Judy Douglas, who described herself as a concerned citizen with no children at Vanier, said she was appalled at the “gay agenda” being displayed at the meeting.

“There is a spirit of perversion that is troubling our young people. In the end times, He said there is going to be a spirit of perversion that is going to take over the world and it’s here right now. We’re standing in the midst of it. I have to stand up for truth tonight,” Douglas said.

Vanier’s current religious education co-ordinator, Gerald Shepherd, also questioned watering down Catholic teachings at the school.

“Catholic sexual ethics are taboo because they’re tough. But if you got rid of everything that was tough out of Catholicism, it wouldn’t look much like Catholicism, would it?” he asked.

The school will have a new policy on sexual orientation in place by May, and the public will have the chance to help shape it, deputy education minister Valerie Royle told the crowd.

Royle said she met with Education Minister Scott Kent, Bishop Gary Gordon and Vanier school council on March 26 to begin drafting the new policy.

“It includes zero tolerance for discrimination of any kind ... and the clear absence of any language that could potentially negatively impact a student’s self-esteem, self-worth or inherent acceptance as a human person made in the image and likeness of God,” Royle said.

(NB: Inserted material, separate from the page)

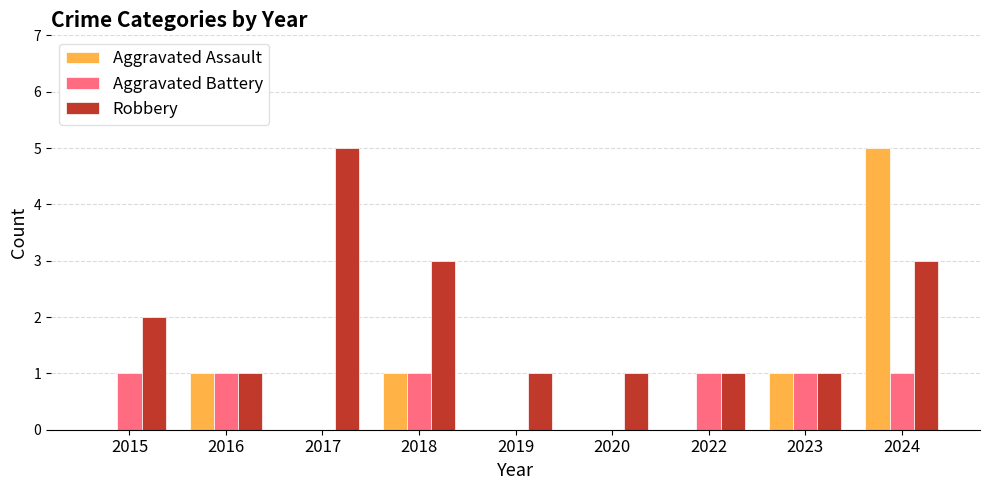

What value does the Aggravated Assault series have at 2024?

5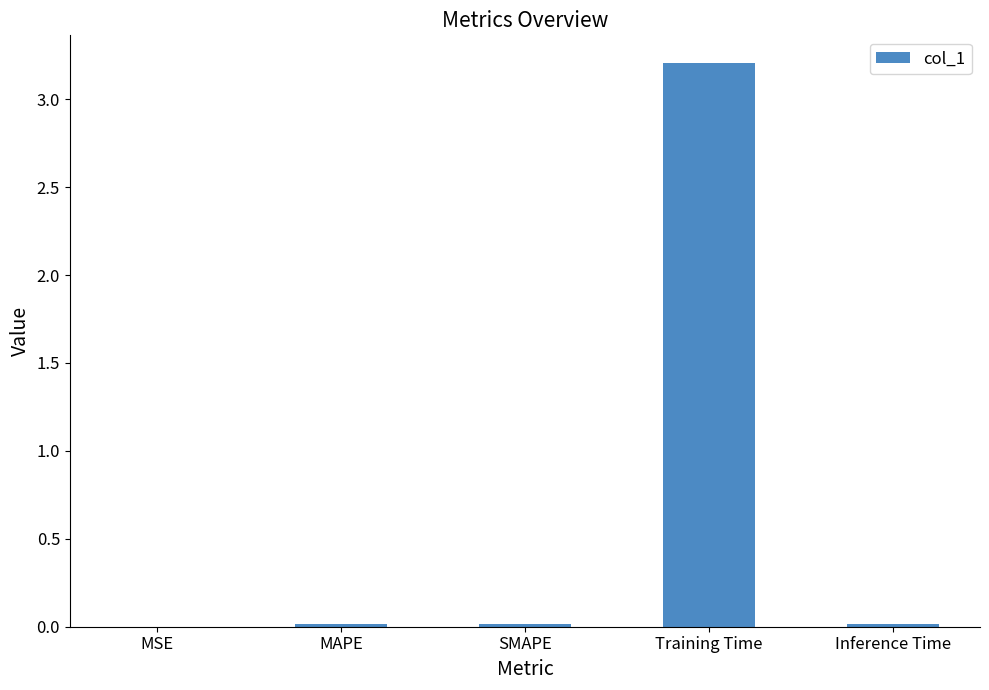

What is the sum of all values?

3.2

It remains unclear whether this would allow teachers to explain the Roman Catholic Church’s official stance on homosexuality. Also unclear is whether the school will allow the creation of a Gay-Straight Alliance. Some students and parents have requested as much, but the school administration has refused.

Matthew Grant, a spokesman for the cabinet office, said that the policy may allow for one or more LGBTQ (lesbian, gay, bisexual, transgendered, or queer) support groups, but no final decision on whether it can include the word “gay” in its title has been made.

The new policy is being reviewed by the department. When the government is done with it, Vanier school council will hold workshops in April to seek input from the school community.

In the meantime, rules against discrimination are already in effect, Royle said.

Royle also spoke about the locker vandalism. She said it had been reported and explained the two-week delay, saying the government’s property management agency decided that because it would require painting, it would wait until they could paint over a number of other lockers as well.

The department has learned an important lesson, and in the future, dealing with that type of vandalism will happen faster instead of relying on property management, Royle said.

The department will also clarify the roles and responsibilities of the bishop, school administration and the minister in directing religious education, and will review the school’s hiring policy, Royle said.

She said the bishop agreed that the hiring policy will be reviewed in the coming months for the next school year, and a more comprehensive review be finished in time for the 2014/15 school year.